La réunification de l’Allemagne a commencé à Danzig
La scène se passe il y a plusieurs années. Le train Paris – Varsovie entre en gare de Berlin Friedrichstrasse. Sur le quai, il y a des gardes-frontière avec des chiens, on entend les pas des policiers sur le toit des wagons, d’autres nombreux militaires observent le contrôle du train. Dans les wagons, les bagages des voyageurs pour Varsovie sont contrôlés. Les produits interdits, dont les journaux occidentaux, sont confisqués. Cela ne vaut pas seulement pour le Spiegel mais aussi pour Le Point. Celui qui a vécu cela ne pouvait pas se faire d’illusion sur le genre de pays qu’était la RDA. On pouvait lire gratuitement le Spiegel à Varsovie dans les locaux publics réservés à la presse étrangère et il y avait des installations comparables même à Moscou. C’est pourquoi, en Pologne, on se moquait de l’État des travailleurs et des paysans qu’était la RDA, la qualifiant de « petite RDA », un pays isolé du reste du monde.

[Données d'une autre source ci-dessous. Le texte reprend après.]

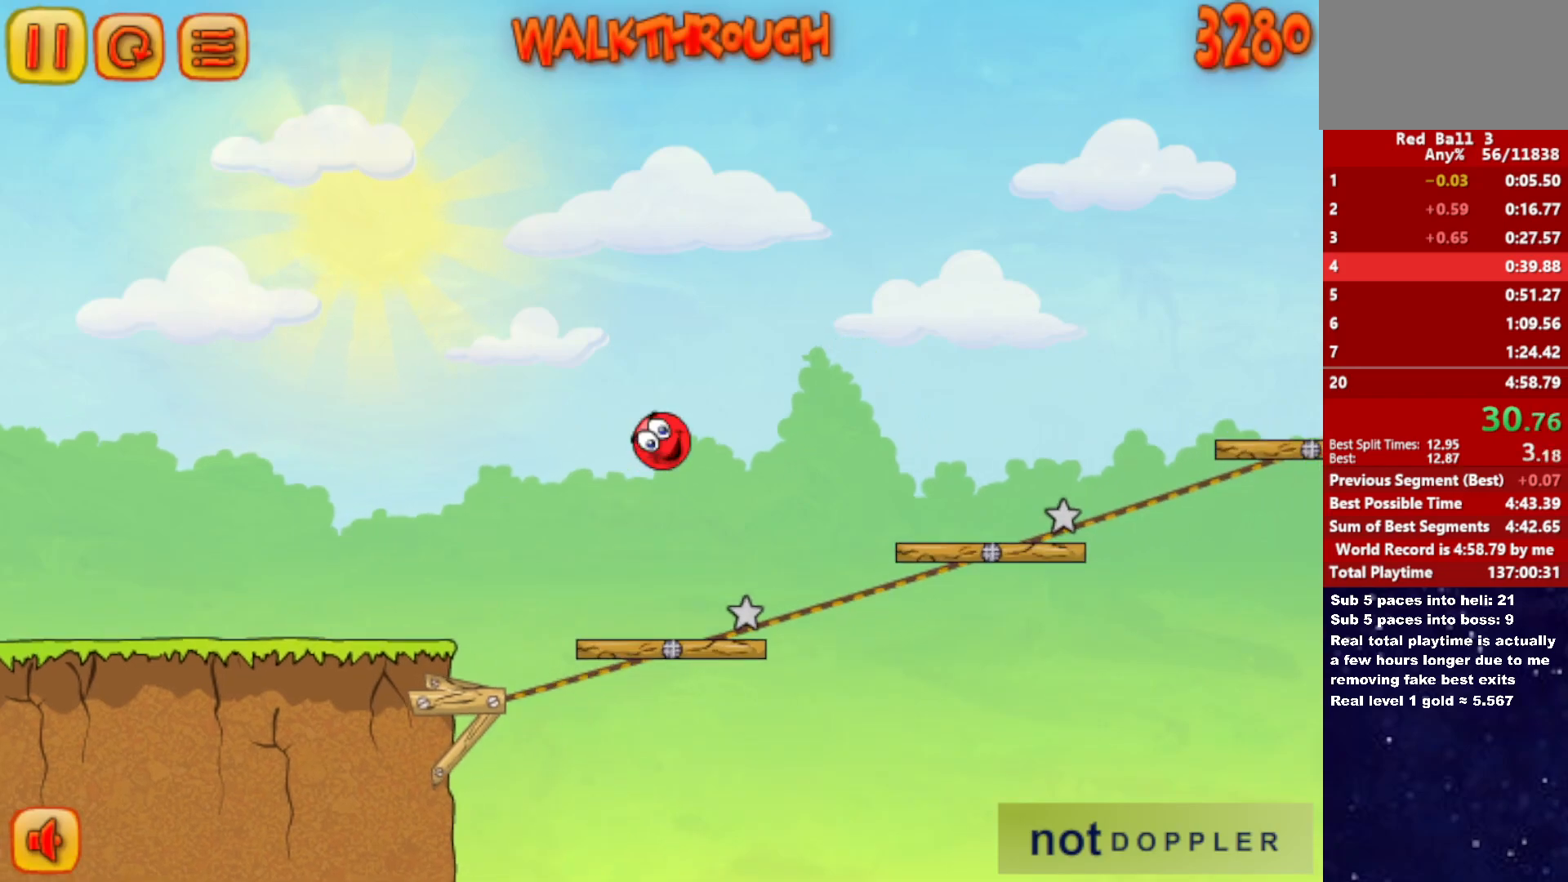
{"keys": ["right", "up"], "events": []}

En Pologne, la joie a éclaté lorsque le Mur de Berlin est tombé et elle était de tout cœur. Tadeusz Mazowiecki, qui venait des rangs de « Solidarnosc », était alors premier ministre. Les dirigeants de l’opposition de « Solidarnosc » avaient déjà annoncé depuis longtemps qu’ils n’avaient rien contre une réunification de l’Allemagne car la RDA isolait la Pologne de l’Ouest auquel elle se sentait appartenir. On considérait la chute de la RDA comme une bonne opportunité de se libérer de la tutelle de l’Union soviétique.
Un morceau du mur des chantiers navals de Danzig se trouve depuis un an devant le Reichstag. La légende dit que c’est le morceau même du mur que Lech Wałesa a fait sauter afin d’organiser la grève historique. Sans cette explosion, le mur de Berlin serait resté intact bien au-delà de 1989. Cependant, ce sont Mikhaïl Gorbatchev et Helmut Kohl, le chancelier de la réunification, que l’on fête pour être parvenus à unifier l’Allemagne et l’Europe. Il y a déjà quelques années qu’une plaque commémorative a été placée au Reichstag pour remercier la Hongrie d’avoir, au printemps 1989, coupé les barbelés à la frontière austro-hongroise et d’avoir ainsi ouvert la voie à l’évasion de la RDA. Ce n’est que récemment que les Allemands se sont souvenus de Wałesa. Faudrait-il attendre plus de sensibilité ou même de gratitude de la part des Allemands ? Peut-être davantage dans le domaine de la symbolique politique. Sur le plan politique, l’Allemagne a fait beaucoup pour la Pologne lorsqu’elle a soutenu Varsovie dans ses efforts pour que la Pologne entre dans l’Union européenne.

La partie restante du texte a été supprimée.